Assuming the Agents use the device anywhere except the insulated storage room, a Hound of the Angles appears at the start of the next round from the SIT Alpha, which it consumes. It then targets lab technicians, killing one every two rounds. Anyone who attacks it or approaches within 3m must roll Luck or the hound targets them instead next round.
The 6 security guards cautiously approach as indicated on the map. Generally speaking, they fire at the first Agent they see, avoid walking where other guards died, and panic if they see the hound.
The 17 lab technicians panic and scatter.
The insulated storage room’s door is magnetically sealed, and the walls and windows are bulletproof. Dr. Ramsey’s keycard unlocks the door. Otherwise, it takes five minutes and a successful STR*5 roll with crowbars to pry open. Inside, the SIT Alpha is freely displayed in an all-white room, like an Apple ad.
The fire exits are locked from the outside, but open to any keycard.
Note that I never described the locations or movements of any participants in the raid, or described how to navigate the building, because that's on the map. In retrospect, again, this meant that I got around the word count by sneaking in scenario-critical information in the handout. Honestly, though, the way it's written is the most concise, easy to run way of communicating all this information, so I think this is less egregious than completely forgetting to describe the SIT Alpha.
Surprise Attacks
Agents who predict where and when they’ll encounter a security guard get a free attack against them with a +20% bonus before combat starts. They only need to roll Stealth if they’re moving at the time, or if the guard might see them.
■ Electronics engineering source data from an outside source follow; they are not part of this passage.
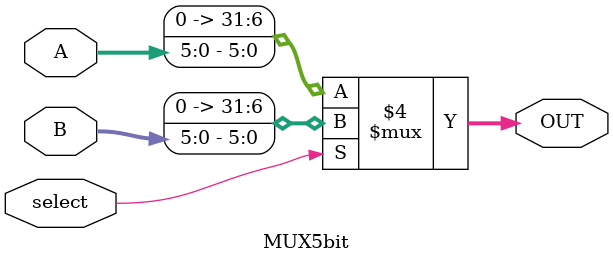
<source format=v>
module MUX5bit(
    input [5:0] A,
    input [5:0] B,
    input select,
    output reg [31:0] OUT
    );
       
    always @(*) begin
        if (select == 1'd0 )
            OUT = A;
        else
            OUT = B;
    end
endmodule
</source>
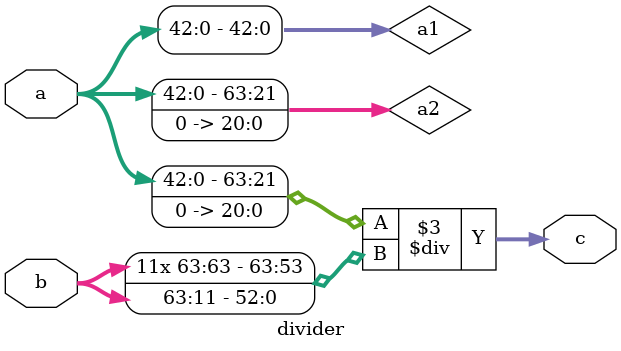
<source format=v>
module divider(a,b,c); // make accurate & synthesizable divider 

input signed [63:0] a, b;
output wire signed [63:0] c;

parameter k1 = 11, k2 = 11;

wire signed [k1 + 31:0] a1;
wire signed [63:0] a2;
           
assign a1 = a[k1 + 31:0];
assign a2 = a1 <<< (32 - k1);
assign c = a2 / (b >>> k2);



// 32 - k1 + k2 >= 32   =>  "k2 >= k1" 
/*
parameter k = 32;

wire signed [63 + k:0] a1;
wire signed [63 + k:0] c1;

assign a1 = a <<< k;
assign c1 = a1 / b;
assign c = c1[k + 31:k - 32];
*/


// k1 >= 11
/*
parameter k = 32, k1 = 11;

wire signed [k1 + 31:0] a1;
wire signed [63 + k:0] a2;
wire signed [63 + k:0] c1;

assign a1 = a[k1 + 31:0];
assign a2 = a1 <<< k; 
assign c1 = a2 / b;
assign c = c1[k + 31:k - 32];
*/

endmodule
</source>
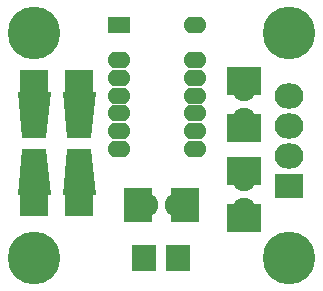
<source format=gts>
G04 #@! TF.FileFunction,Soldermask,Top*
%FSLAX46Y46*%
G04 Gerber Fmt 4.6, Leading zero omitted, Abs format (unit mm)*
G04 Created by KiCad (PCBNEW 4.0.6) date 10/30/18 22:54:08*
%MOMM*%
%LPD*%
G01*
G04 APERTURE LIST*
%ADD10C,0.100000*%
%ADD11R,1.940000X1.400000*%
%ADD12O,1.940000X1.400000*%
%ADD13R,2.432000X2.127200*%
%ADD14O,2.432000X2.127200*%
%ADD15R,2.398980X2.398980*%
%ADD16R,1.997660X2.200860*%
%ADD17C,1.924000*%
%ADD18C,4.464000*%
%ADD19R,2.900000X2.400000*%
%ADD20R,2.400000X2.900000*%
G04 APERTURE END LIST*
D10*
D11*
X139244000Y-86964000D03*
D12*
X139244000Y-89964000D03*
X139244000Y-91464000D03*
X139244000Y-92964000D03*
X139244000Y-94464000D03*
X139244000Y-95964000D03*
X139244000Y-97464000D03*
X145744000Y-97464000D03*
X145744000Y-95964000D03*
X145744000Y-94464000D03*
X145744000Y-92964000D03*
X145744000Y-91464000D03*
X145744000Y-89964000D03*
X145744000Y-86964000D03*
D13*
X153670000Y-100584000D03*
D14*
X153670000Y-98044000D03*
X153670000Y-95504000D03*
X153670000Y-92964000D03*
D10*
G36*
X130681120Y-92636940D02*
X133478880Y-92636940D01*
X133080100Y-96537060D01*
X131079900Y-96537060D01*
X130681120Y-92636940D01*
X130681120Y-92636940D01*
G37*
G36*
X133478880Y-101363060D02*
X130681120Y-101363060D01*
X131079900Y-97462940D01*
X133080100Y-97462940D01*
X133478880Y-101363060D01*
X133478880Y-101363060D01*
G37*
D15*
X132080000Y-91998740D03*
X132080000Y-102001260D03*
D10*
G36*
X134491120Y-92636940D02*
X137288880Y-92636940D01*
X136890100Y-96537060D01*
X134889900Y-96537060D01*
X134491120Y-92636940D01*
X134491120Y-92636940D01*
G37*
G36*
X137288880Y-101363060D02*
X134491120Y-101363060D01*
X134889900Y-97462940D01*
X136890100Y-97462940D01*
X137288880Y-101363060D01*
X137288880Y-101363060D01*
G37*
D15*
X135890000Y-91998740D03*
X135890000Y-102001260D03*
D16*
X141405140Y-106680000D03*
X144244860Y-106680000D03*
D17*
X144325000Y-106680000D03*
X141325000Y-106680000D03*
D18*
X153670000Y-87630000D03*
X132080000Y-87630000D03*
X132080000Y-106680000D03*
X153670000Y-106680000D03*
D19*
X149860000Y-95726000D03*
X149860000Y-91726000D03*
D17*
X149860000Y-94976000D03*
X149860000Y-92476000D03*
D19*
X149860000Y-99346000D03*
X149860000Y-103346000D03*
D17*
X149860000Y-100096000D03*
X149860000Y-102596000D03*
D20*
X140875000Y-102235000D03*
X144875000Y-102235000D03*
D17*
X141625000Y-102235000D03*
X144125000Y-102235000D03*
M02*

</source>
This is essential to tipping the balance of power into the Agents' hands. Straightforward shooting while outnumbered is otherwise a death wish, but I actually have never had an Agent die in this scene. Get severely wounded, sure. Go insane seeing the hound, absolutely. But never die.
SAN Losses
- Seeing the hound: 1D6/1D20 to the unnatural, or 1/1D6 for anyone who avoids seeing it.
- After the first kill, or at the end of combat: 1/8 to violence.
Complications
- Dr. Ramsey’s keycard or the key to the white truck don’t work in this timeline.
- Dr. Ramsey locks himself in the insulated storage room, driving the hound berserk.
- A security guard starts in the bathroom instead.
Conclusion
If the Agents successfully restart the loop, they regain 1D6 SAN and are free to resume their ‘next’ selves’ identities, starting with covering up this operation. If they stray from the intended path, roll with it.
Anything they did to annoy their ‘prior’ selves, they must now endure from their ‘next’ selves. Additionally, introduce some incongruities to remind them that this world is not their own:
- An Agent is stiffed by their ‘next’ self, who kept their phone, keys, clothes, or weapon.
- An Agent’s phone has a different password.
- Their ‘next’ selves fired at police before time travelling.
This is always a fun, fourth "bang" to throw at the players. Your wife hugs you when this is all over, but her eyes are green now. And having to clean up after your 'next' selves is hilarious.